Lynette Ong: June 7, 2022

Jun 7, 2022


How does the Chinese state coerce citizens into compliance while simultaneously minimizing backlash? In her latest book, Outsourcing Repression, Lynette Ong examines how the Chinese state engages nonstate actors, from violent street gangsters to nonviolent grassroots brokers, to coerce and mobilize the masses for state pursuits. She draws on ethnographic research conducted annually from 2011 to 2019–the years from Hu Jintao to Xi Jinping, a unique and original event dataset, and a collection of government regulations in a study of everyday land grabs and housing demolition in China. Theorizing a counterintuitive form of repression, Ong invites the reader to reimagine the new ground state power credibly occupies.
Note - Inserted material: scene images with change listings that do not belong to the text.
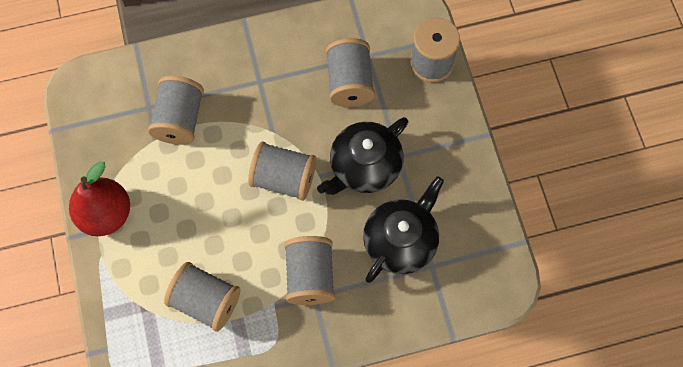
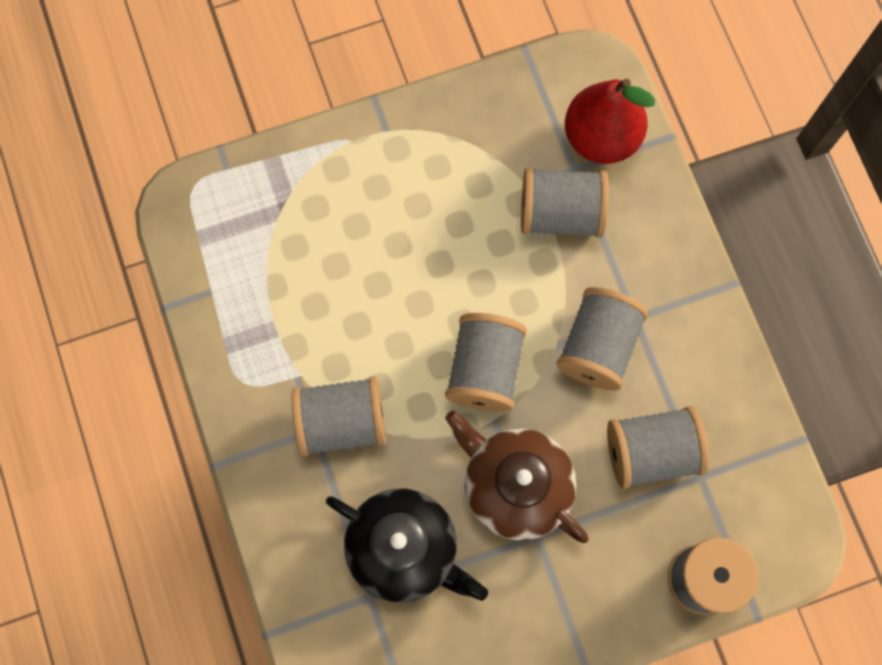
camera: 85 degrees right, 5 degrees up
(106, 214) = (409, 137): red pear -> red pear (601, 138)
(205, 301) = (297, 284): grey spool -> grey spool (598, 346)
(364, 166) = (515, 485): black teapot -> brown teapot

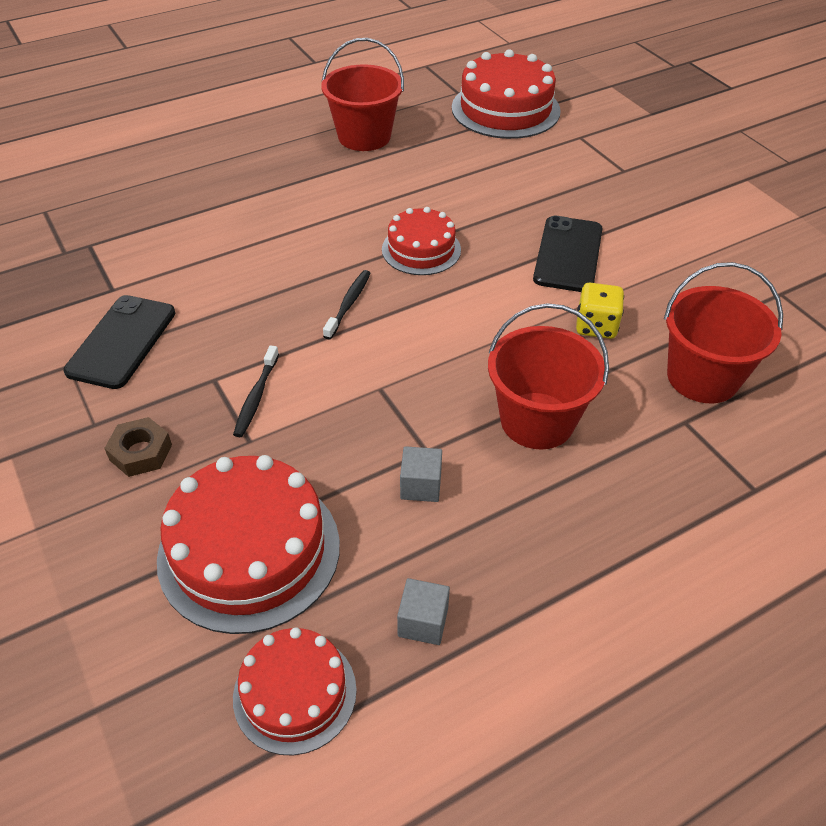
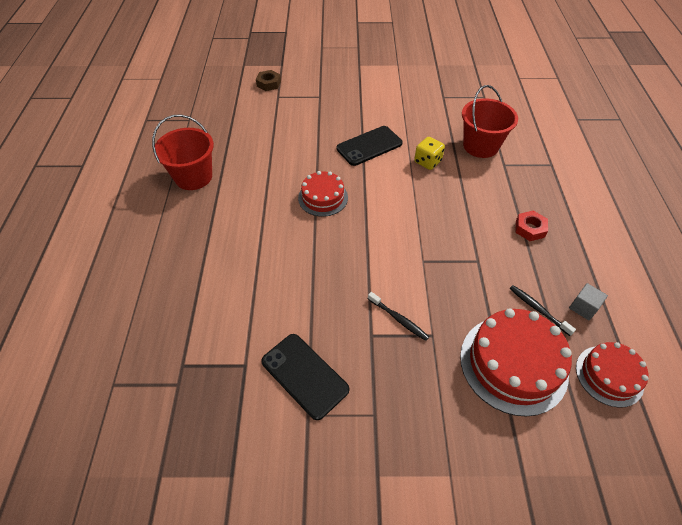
camera: 60 degrees left, 5 degrees up
(140, 452) = (413, 395): brown nut -> brown nut (268, 83)
(349, 304) = (347, 247): black toothbrush -> black toothbrush (538, 309)
(420, 485) = (500, 273): grey cube -> none
(505, 109) = (226, 110): red cake -> none
(537, 420) = (478, 211): red bucket -> none
(553, 499) = (530, 229): none -> red nut
(568, 254) = (369, 146): black phone -> black phone turned 75 degrees counterclockwise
Everyday state power is quotidian power acquired through society by penetrating nonstate territories and mobilizing the masses within.

About our speaker: Lynette H. Ong is Professor of Political Science (from July 1) at the University of Toronto, where she researches issues at the intersection of authoritarian politics, contention and development. She is primarily a China specialist; she has also published on Southeast Asia and the broader Indo-Pacific contexts. Her works have appeared or cited in Foreign Affairs, Foreign Policy, Economist, Washington Post, etc., alongside academic outlets.